Bettina Ricklefs bleibt Leiterin des Programmbereichs Spiel-Film-Serie beim Bayerischen Rundfunk (BR). Der BR-Rundfunkrat berief sie für weitere fünf Jahre bis Frühjahr 2031 für das Amt. Ricklefs leitet den Programmbereich seit 2011. In ihrer Verantwortung liegen alle fiktionalen Produktionen des BR für Das Erste, die ARD Mediathek, BR Fernsehen und Kino. Ricklefs kam 2004 kam sie vom SWR zum BR. Sie ist Mitglied der ARD-Gemeinschaftsredaktion Vorabend, im Vergabeausschuss des FFF Bayern und im Vorstand der Drehbuchwerkstatt München. Weiter ist sie Vertreterin der ARD im Grande Accord (Arte) zur Förderung herausragender europäischer Kinoproduktionen sowie stellvertretendes Mitglied im Verwaltungsrat der Filmförderungsanstalt als Stellvertreterin der ARD-Filmintendanz.

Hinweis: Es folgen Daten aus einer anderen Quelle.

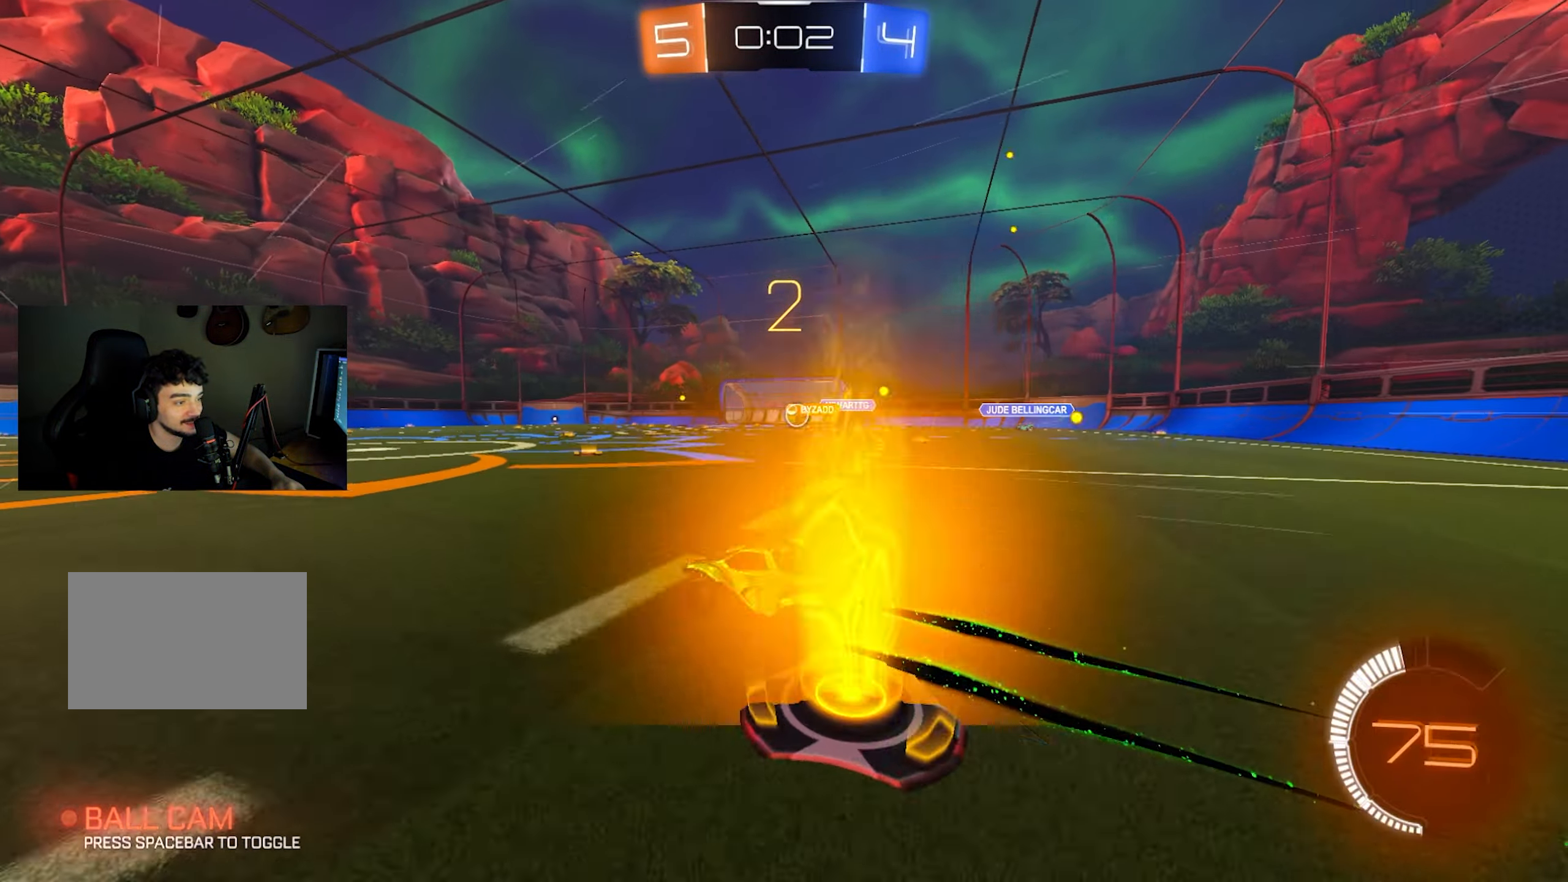
{"keys": ["w"], "mouse": [], "events": [[117, "d", "up"], [400, "d", "down"], [483, "d", "up"]]}
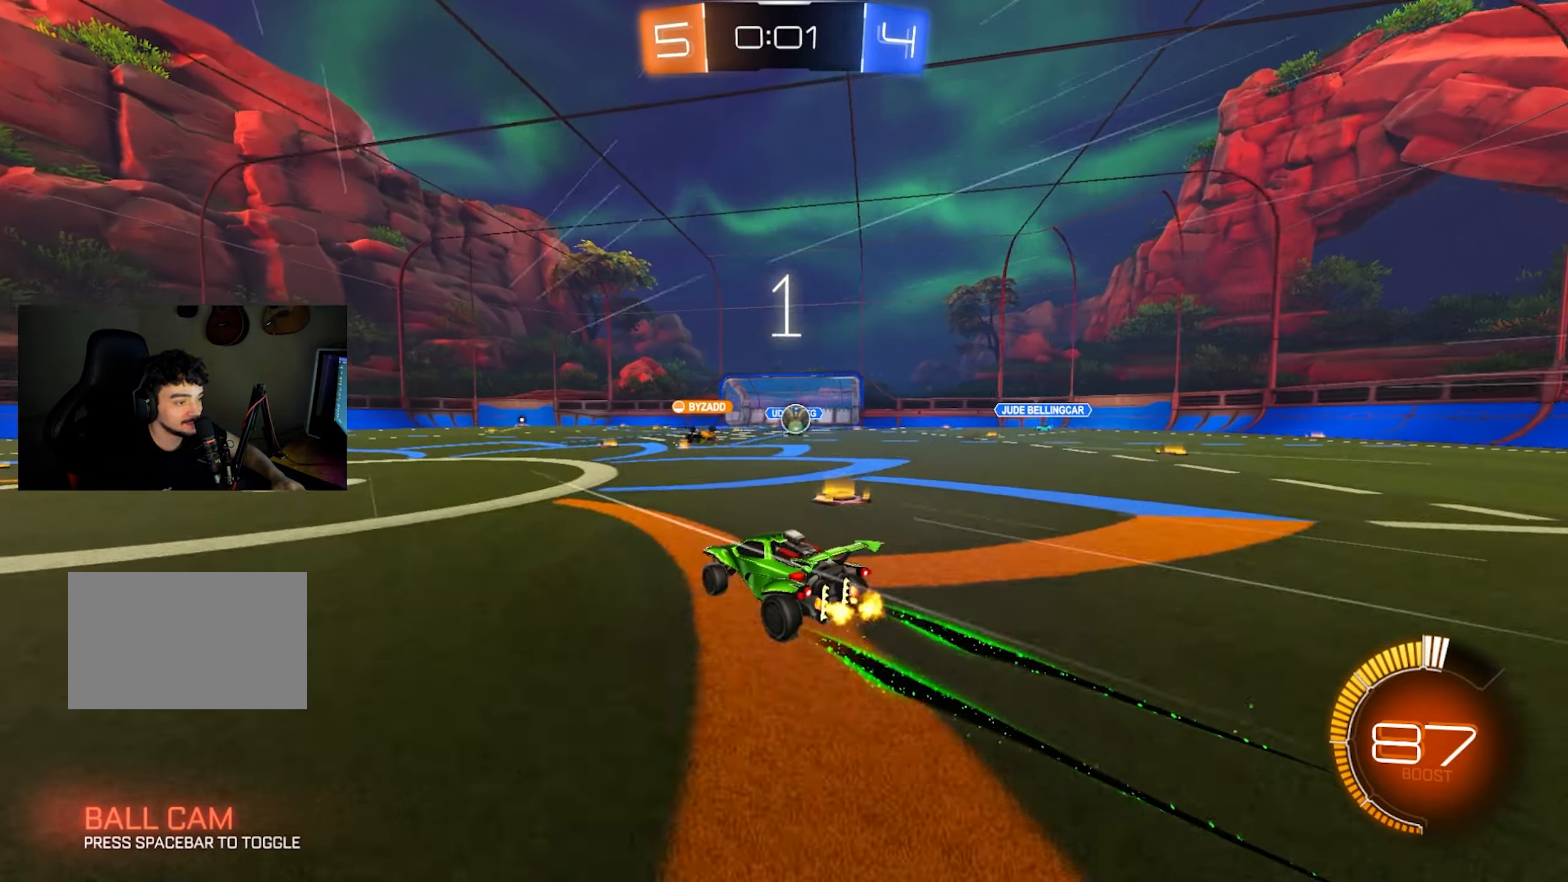
{"keys": ["d", "w"], "mouse": [], "events": [[83, "d", "down"], [317, "d", "up"], [450, "d", "down"]]}
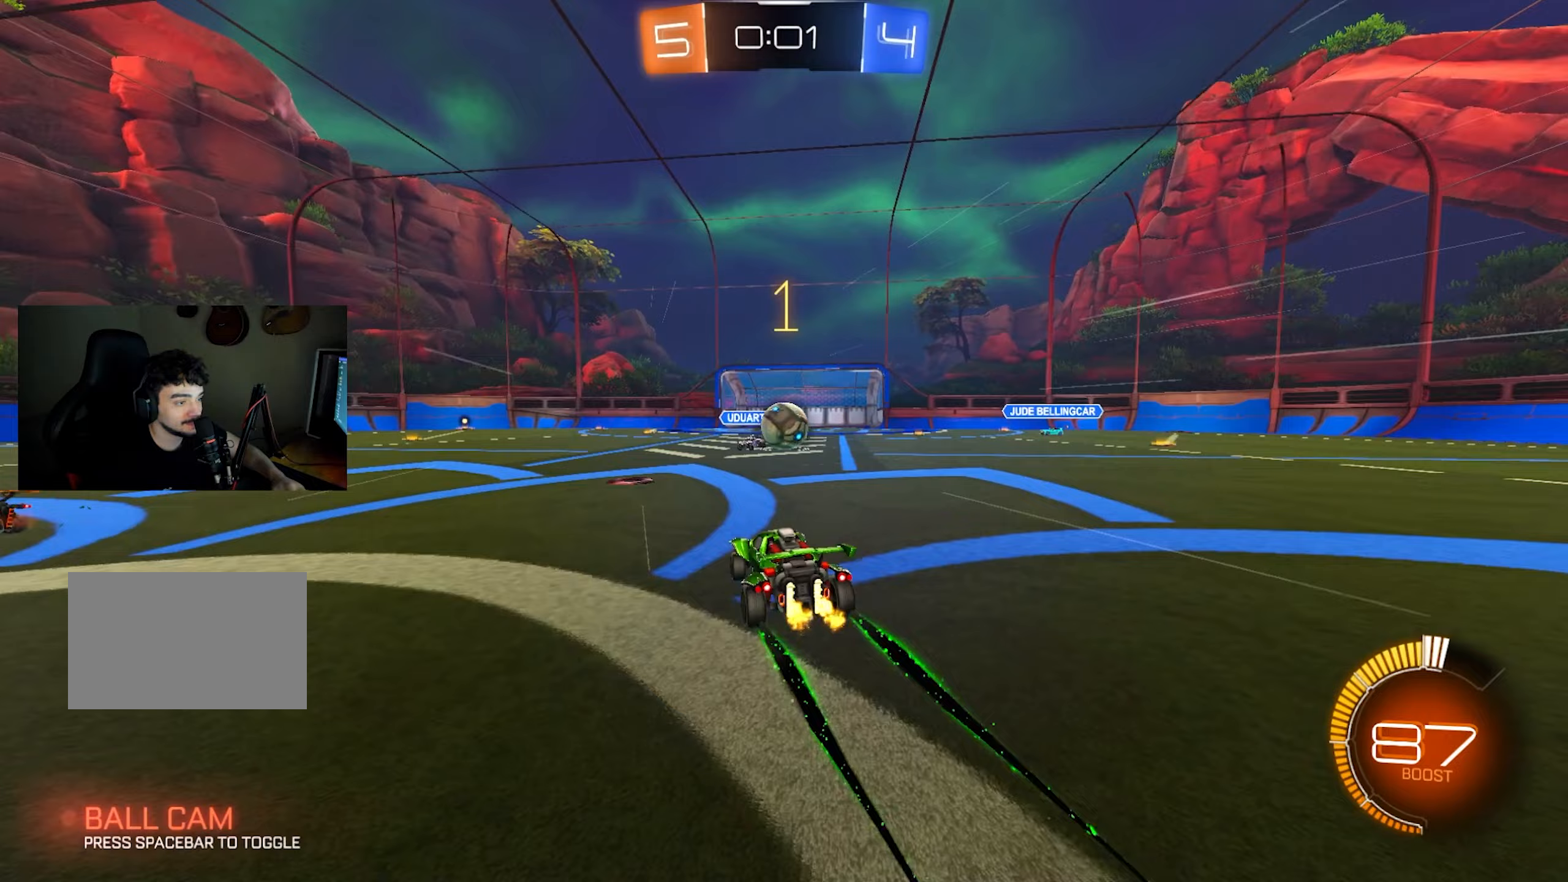
{"keys": ["d"], "mouse": ["left", "right"], "events": [[150, "d", "up"], [150, "w", "up"], [283, "d", "down"], [283, "mouse_right", "down"], [333, "mouse_left", "down"], [383, "mouse_right", "up"], [417, "mouse_right", "down"]]}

Matthias Deiß (47) vom RBB bleibt stellvertretender Studioleiter und stellvertretender Chefredakteur Fernsehen im ARD-Hauptstadtstudio. Der RBB-Verwaltungsrat bestätigte die Verlängerung bis Mitte 2028, nachdem die Intendantinnen und Intendanten der ARD bereits im September dem Vorschlag zugestimmt hatten, wie der RBB mitteilte. Als stellvertretender Studioleiter und Chefredakteur Fernsehen im ARD-Hauptstadtstudio trägt Deiß gemeinsam mit dem Studioleiter Markus Preiß und der stellvertretenden Studioleiterin Anna Engelke die Verantwortung für die bundespolitische Berichterstattung aus Berlin. Deiß ist seit 2021 in der Studioleitung des ARD-Hauptstadtstudios tätig.
Lina Timm und Denni Klein übernehmen die Geschäftsführung des "RedaktionsNetzwerks Deutschland" (RND). Beide kommen von der neu gegründeten RND Fortis GmbH, die das konzernweite Geschäft für Newsletter und Digitalprodukte der Madsack Mediengruppe weiterentwickelt, wie die Mediengruppe in Hannover mitteilte. "Mit Lina Timm und Denni Klein übernehmen zwei starke Persönlichkeiten die unternehmerische Führung des RND", sagte Thomas Düffert, Vorsitzender der Madsack-Konzerngeschäftsführung. Beide hätten einen journalistischen Hintergrund und für das Unternehmen bereits erfolgreich innovative Produktangebote und digitale Geschäftsmodelle entwickelt. Das "RedaktionsNetzwerk Deutschland" beliefert mehr als 100 Medienmarken bundesweit, unter anderem die "Hannoversche Allgemeine Zeitung", die "Badische Zeitung" und die "Leipziger Volkszeitung".
Die Deutsche Presse-Agentur (dpa) ernennt Astrid Maier zum 1. Januar 2026 zur Stellvertreterin von Chefredakteur Sven Gösmann. Das habe der Aufsichtsrat auf seiner Dezember-Sitzung beschlossen, teilte die Nachrichtenagentur mit. Maier war bereits seit Oktober 2023 eine von drei stellvertretenden Chefredakteurinnen. Jutta Steinhoff als Chefin Netz und Silke Brüggemeier als Chefin Visuelles bleiben in der dpa-Chefredaktion stellvertretende Chefredakteurinnen. Maier wird laut dpa weiterhin als Chefin Strategie redaktionelle Produkte und Inhalte weiterenwickeln. Besonderes Augenmerk lege sie dabei auf Künstliche Intelligenz, hieß es. Maier, die ursprünglich aus Rumänien stammt, hatte China-Studien in Köln und Peking studiert. Zu ihren journalistischen Stationen gehörten die "Financial Times Deutschland", das "Manager Magazin" und die "Wirtschaftswoche". 2019 wurde sie Chefredakteurin des Netzwerks Xing. 2023 kam sie zur dpa.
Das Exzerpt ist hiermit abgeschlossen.